§ Exercise objective
Please find every line in the records below that contains the word "snippets", and copy each of those lines.

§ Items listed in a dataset
· · · · ·

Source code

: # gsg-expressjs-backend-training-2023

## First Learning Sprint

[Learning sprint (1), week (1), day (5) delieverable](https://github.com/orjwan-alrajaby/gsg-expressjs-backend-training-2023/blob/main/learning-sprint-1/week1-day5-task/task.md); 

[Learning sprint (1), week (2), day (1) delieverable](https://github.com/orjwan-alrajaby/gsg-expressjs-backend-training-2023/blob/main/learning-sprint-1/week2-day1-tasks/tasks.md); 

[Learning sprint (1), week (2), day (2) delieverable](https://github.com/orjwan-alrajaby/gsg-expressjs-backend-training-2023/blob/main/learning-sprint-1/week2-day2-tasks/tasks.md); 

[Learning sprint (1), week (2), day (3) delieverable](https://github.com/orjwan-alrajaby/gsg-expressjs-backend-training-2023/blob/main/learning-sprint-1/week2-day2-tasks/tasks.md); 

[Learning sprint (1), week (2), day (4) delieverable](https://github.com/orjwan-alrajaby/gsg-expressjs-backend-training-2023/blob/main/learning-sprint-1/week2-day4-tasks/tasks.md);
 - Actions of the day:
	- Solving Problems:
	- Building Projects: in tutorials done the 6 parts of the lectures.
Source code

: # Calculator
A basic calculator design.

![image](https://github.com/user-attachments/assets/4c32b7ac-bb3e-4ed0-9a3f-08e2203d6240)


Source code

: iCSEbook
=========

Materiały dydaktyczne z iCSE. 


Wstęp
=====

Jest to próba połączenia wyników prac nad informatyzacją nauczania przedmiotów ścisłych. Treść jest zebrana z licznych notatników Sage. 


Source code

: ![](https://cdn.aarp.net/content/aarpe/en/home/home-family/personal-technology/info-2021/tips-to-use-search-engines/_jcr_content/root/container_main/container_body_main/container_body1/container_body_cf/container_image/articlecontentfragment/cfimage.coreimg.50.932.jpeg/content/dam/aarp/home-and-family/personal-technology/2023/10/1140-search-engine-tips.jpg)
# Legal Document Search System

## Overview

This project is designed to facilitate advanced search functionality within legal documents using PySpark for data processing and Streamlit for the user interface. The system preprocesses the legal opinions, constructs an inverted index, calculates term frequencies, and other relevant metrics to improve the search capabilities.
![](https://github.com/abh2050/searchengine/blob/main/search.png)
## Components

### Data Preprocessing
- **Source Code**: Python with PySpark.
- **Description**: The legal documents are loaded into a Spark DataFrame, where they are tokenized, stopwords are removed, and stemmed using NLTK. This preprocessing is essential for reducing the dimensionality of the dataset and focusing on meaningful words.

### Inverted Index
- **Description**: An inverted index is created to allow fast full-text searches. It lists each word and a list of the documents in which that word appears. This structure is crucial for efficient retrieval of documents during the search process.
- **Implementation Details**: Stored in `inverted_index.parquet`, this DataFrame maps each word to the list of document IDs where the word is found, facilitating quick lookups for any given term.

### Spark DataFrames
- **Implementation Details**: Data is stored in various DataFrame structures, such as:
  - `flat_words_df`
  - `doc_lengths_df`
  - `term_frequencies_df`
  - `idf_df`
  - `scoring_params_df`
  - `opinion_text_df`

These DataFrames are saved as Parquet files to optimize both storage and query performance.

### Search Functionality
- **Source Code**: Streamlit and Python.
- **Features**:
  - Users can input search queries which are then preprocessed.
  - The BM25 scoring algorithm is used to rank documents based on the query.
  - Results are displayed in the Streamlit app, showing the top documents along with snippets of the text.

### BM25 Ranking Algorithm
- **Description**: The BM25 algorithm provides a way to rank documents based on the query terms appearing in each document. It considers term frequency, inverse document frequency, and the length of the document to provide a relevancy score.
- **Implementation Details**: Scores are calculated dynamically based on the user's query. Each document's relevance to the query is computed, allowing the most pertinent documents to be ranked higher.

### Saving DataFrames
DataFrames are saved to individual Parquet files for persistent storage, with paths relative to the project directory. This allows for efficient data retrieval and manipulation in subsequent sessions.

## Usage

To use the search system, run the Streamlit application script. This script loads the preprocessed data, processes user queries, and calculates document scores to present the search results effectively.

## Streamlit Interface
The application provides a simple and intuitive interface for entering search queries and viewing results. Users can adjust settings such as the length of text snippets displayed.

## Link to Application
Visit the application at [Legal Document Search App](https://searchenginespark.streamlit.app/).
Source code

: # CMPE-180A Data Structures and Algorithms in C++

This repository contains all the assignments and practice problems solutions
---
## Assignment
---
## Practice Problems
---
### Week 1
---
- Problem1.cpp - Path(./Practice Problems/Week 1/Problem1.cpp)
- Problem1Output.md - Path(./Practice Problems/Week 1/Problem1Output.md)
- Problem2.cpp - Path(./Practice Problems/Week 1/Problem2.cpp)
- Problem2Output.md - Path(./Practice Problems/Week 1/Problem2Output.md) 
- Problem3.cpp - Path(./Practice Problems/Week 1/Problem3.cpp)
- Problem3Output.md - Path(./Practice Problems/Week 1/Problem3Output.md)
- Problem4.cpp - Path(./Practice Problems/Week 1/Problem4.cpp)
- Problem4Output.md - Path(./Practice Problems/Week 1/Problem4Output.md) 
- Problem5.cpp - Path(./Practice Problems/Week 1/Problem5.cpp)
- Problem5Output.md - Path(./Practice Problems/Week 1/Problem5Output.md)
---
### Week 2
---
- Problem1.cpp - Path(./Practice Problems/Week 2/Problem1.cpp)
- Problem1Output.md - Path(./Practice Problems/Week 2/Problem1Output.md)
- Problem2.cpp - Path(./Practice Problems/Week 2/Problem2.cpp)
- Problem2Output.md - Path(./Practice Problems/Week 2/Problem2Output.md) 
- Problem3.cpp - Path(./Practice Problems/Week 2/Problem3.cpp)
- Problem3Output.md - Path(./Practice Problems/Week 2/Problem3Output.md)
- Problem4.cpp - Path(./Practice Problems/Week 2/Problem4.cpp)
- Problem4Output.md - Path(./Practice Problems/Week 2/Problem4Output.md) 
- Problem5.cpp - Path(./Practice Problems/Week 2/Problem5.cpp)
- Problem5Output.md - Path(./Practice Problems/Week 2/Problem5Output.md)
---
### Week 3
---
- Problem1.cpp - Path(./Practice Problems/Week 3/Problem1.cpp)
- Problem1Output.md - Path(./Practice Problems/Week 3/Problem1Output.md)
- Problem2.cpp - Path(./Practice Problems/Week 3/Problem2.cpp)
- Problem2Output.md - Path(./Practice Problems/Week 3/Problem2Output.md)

· · · · ·

§ Response
  - Results are displayed in the Streamlit app, showing the top documents along with snippets of the text.
The application provides a simple and intuitive interface for entering search queries and viewing results. Users can adjust settings such as the length of text snippets displayed.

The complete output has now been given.